[REQUIRED TASK]
Rewrite the data below with every "common name" renamed to "vernacular name" and all other text unchanged. Leave the pictures out of your output.

========================================

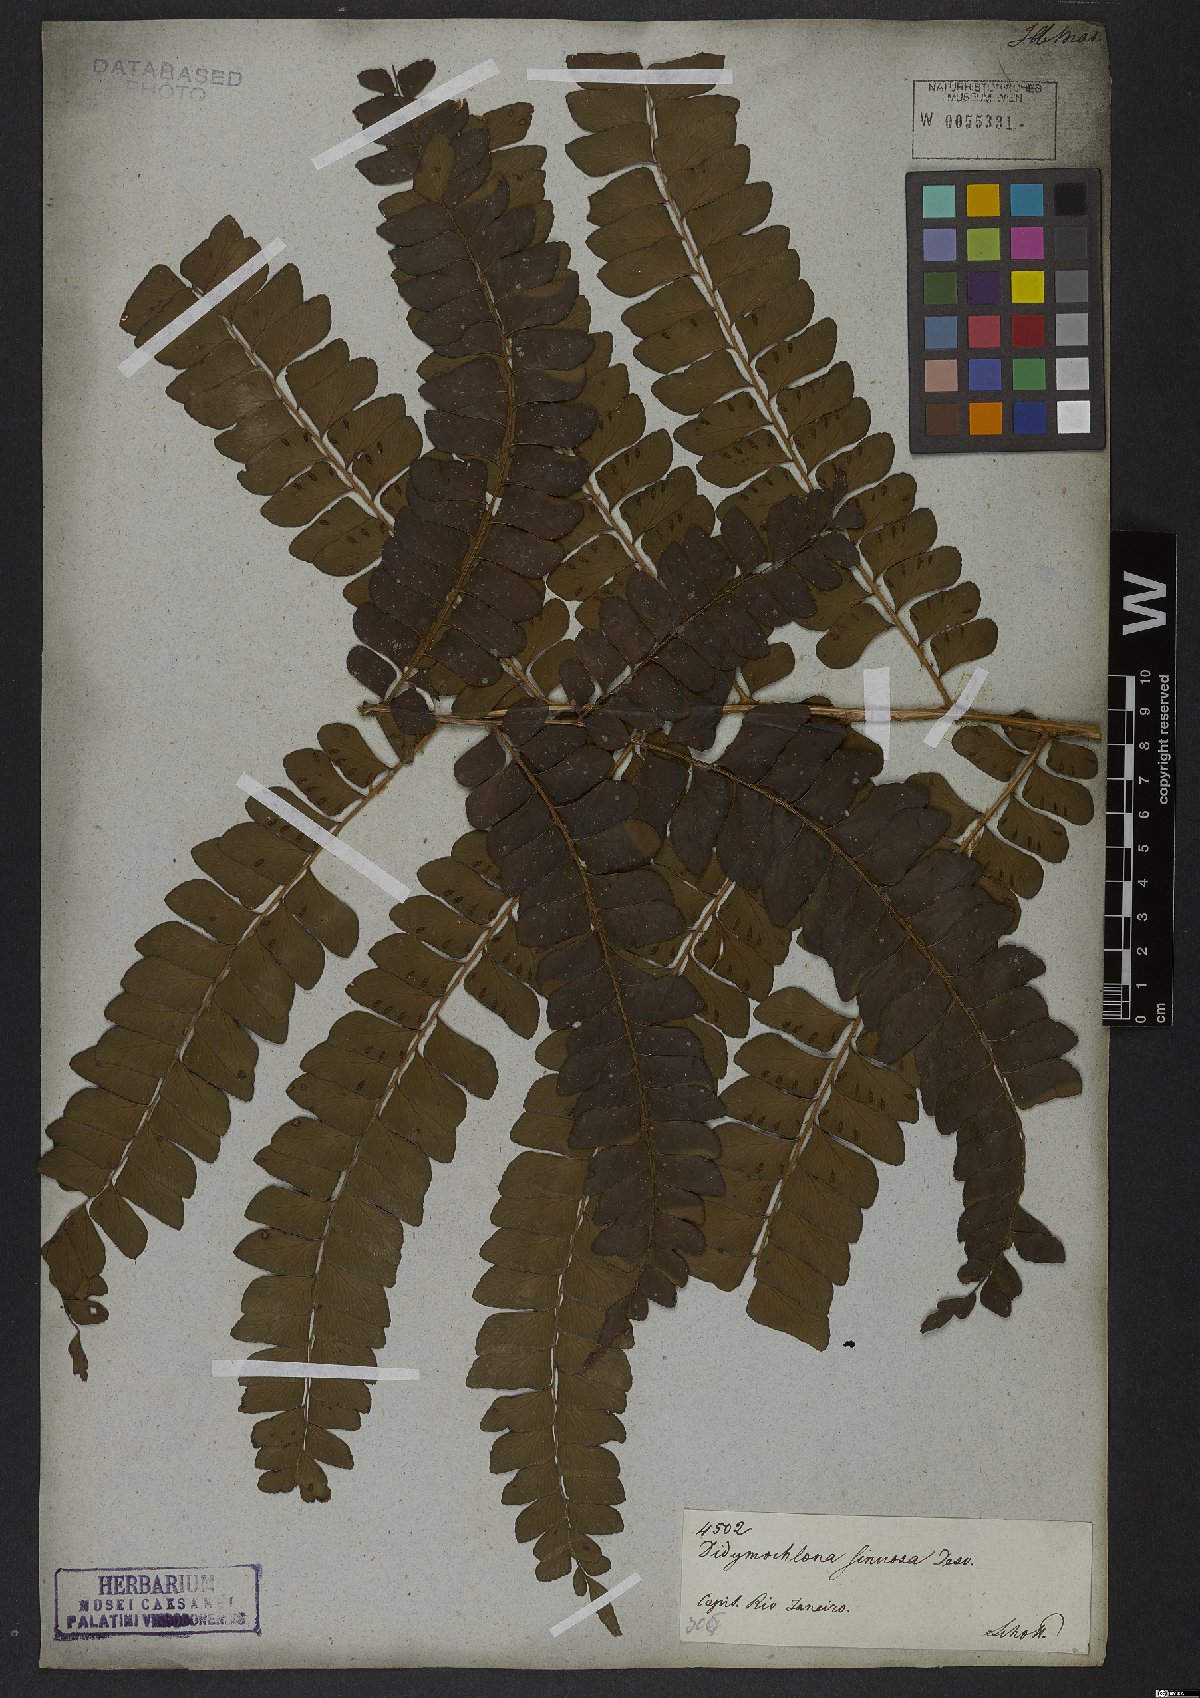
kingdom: Plantae
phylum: Tracheophyta
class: Polypodiopsida
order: Polypodiales
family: Didymochlaenaceae
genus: Didymochlaena
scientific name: Didymochlaena truncatula
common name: Mahogany fern
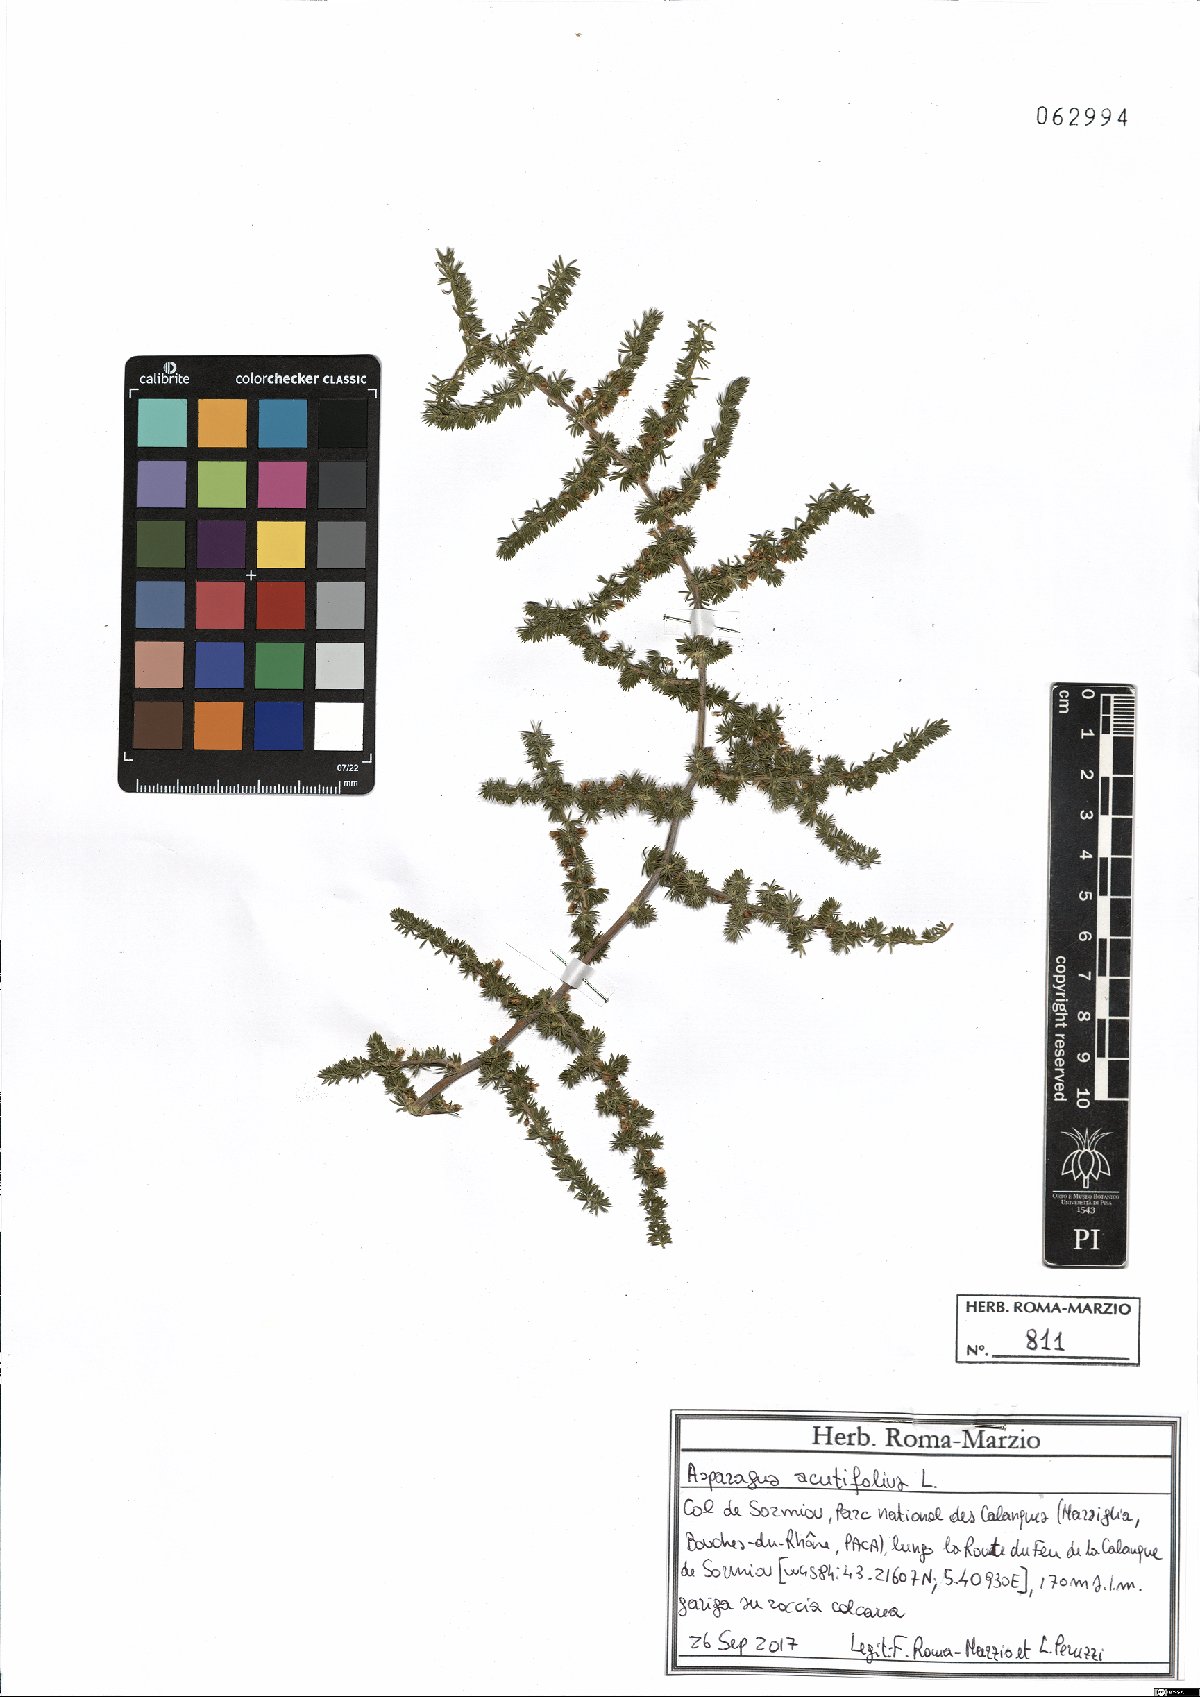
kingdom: Plantae
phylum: Tracheophyta
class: Liliopsida
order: Asparagales
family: Asparagaceae
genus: Asparagus
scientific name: Asparagus acutifolius
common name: Wild asparagus
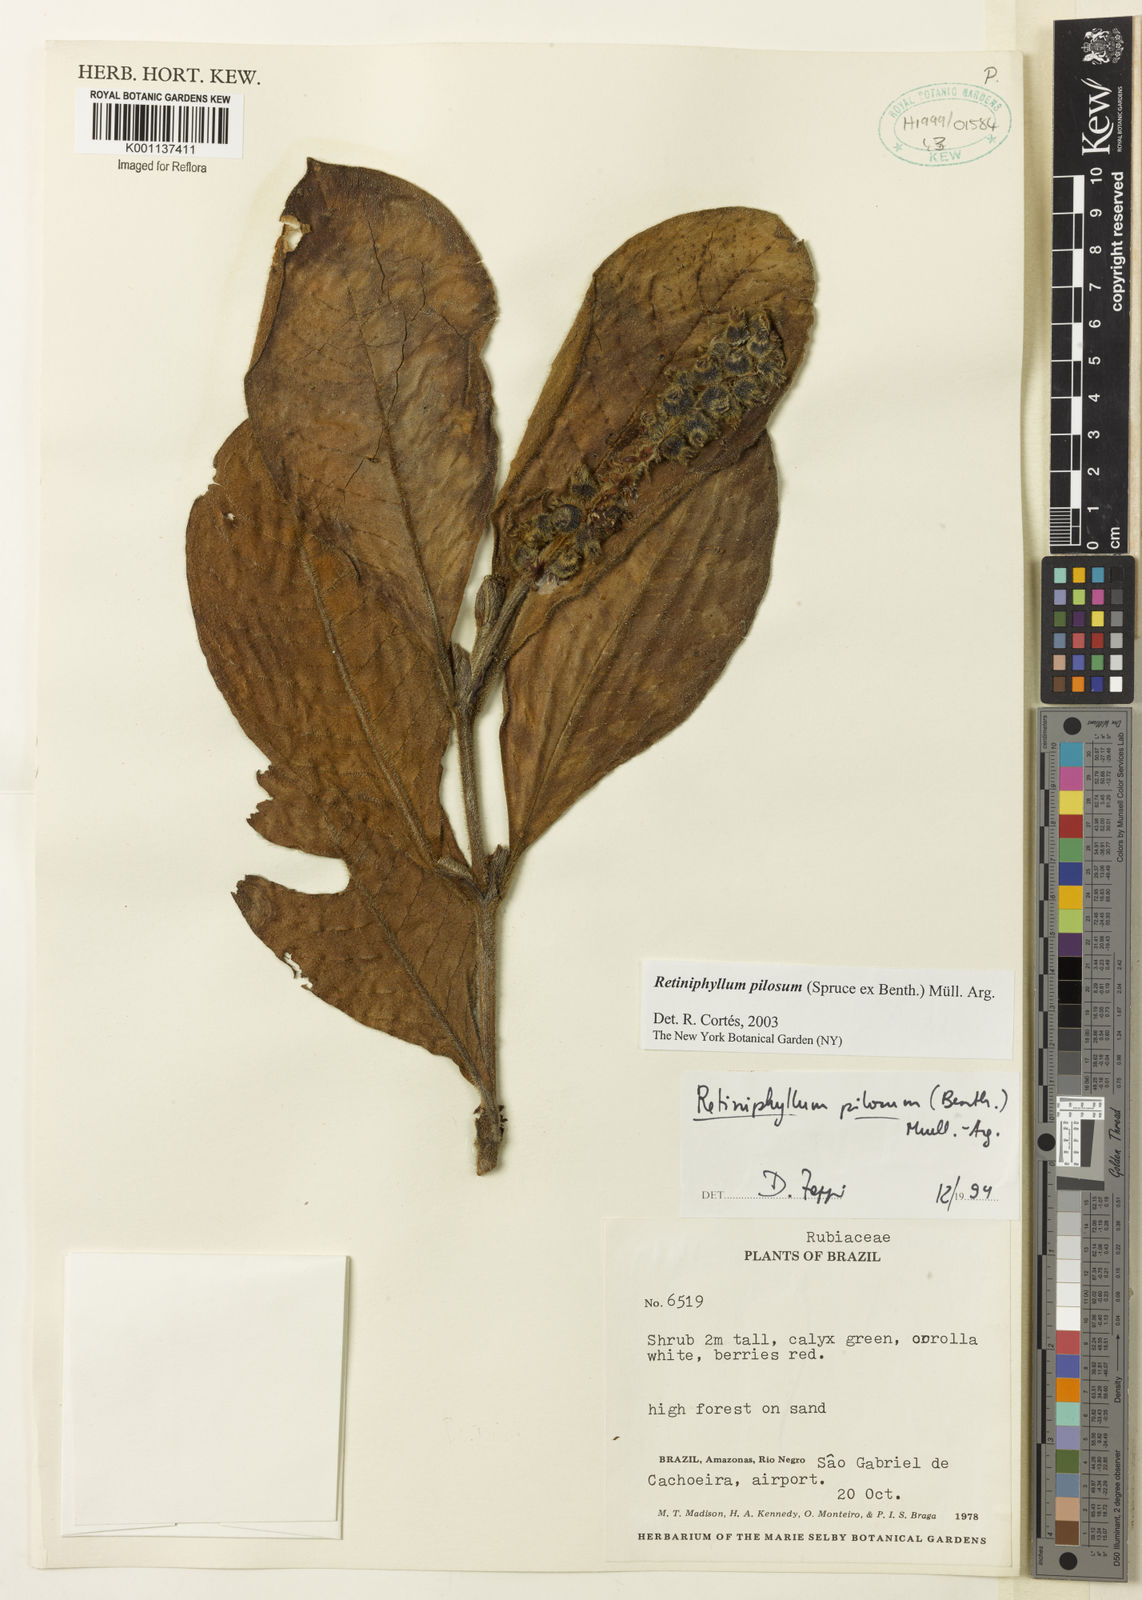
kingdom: Plantae
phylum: Tracheophyta
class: Magnoliopsida
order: Gentianales
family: Rubiaceae
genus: Retiniphyllum
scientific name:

========================================

[FULL ANSWER]
kingdom: Plantae
phylum: Tracheophyta
class: Polypodiopsida
order: Polypodiales
family: Didymochlaenaceae
genus: Didymochlaena
scientific name: Didymochlaena truncatula
vernacular name: Mahogany fern
kingdom: Plantae
phylum: Tracheophyta
class: Liliopsida
order: Asparagales
family: Asparagaceae
genus: Asparagus
scientific name: Asparagus acutifolius
vernacular name: Wild asparagus
kingdom: Plantae
phylum: Tracheophyta
class: Magnoliopsida
order: Gentianales
family: Rubiaceae
genus: Retiniphyllum
scientific name:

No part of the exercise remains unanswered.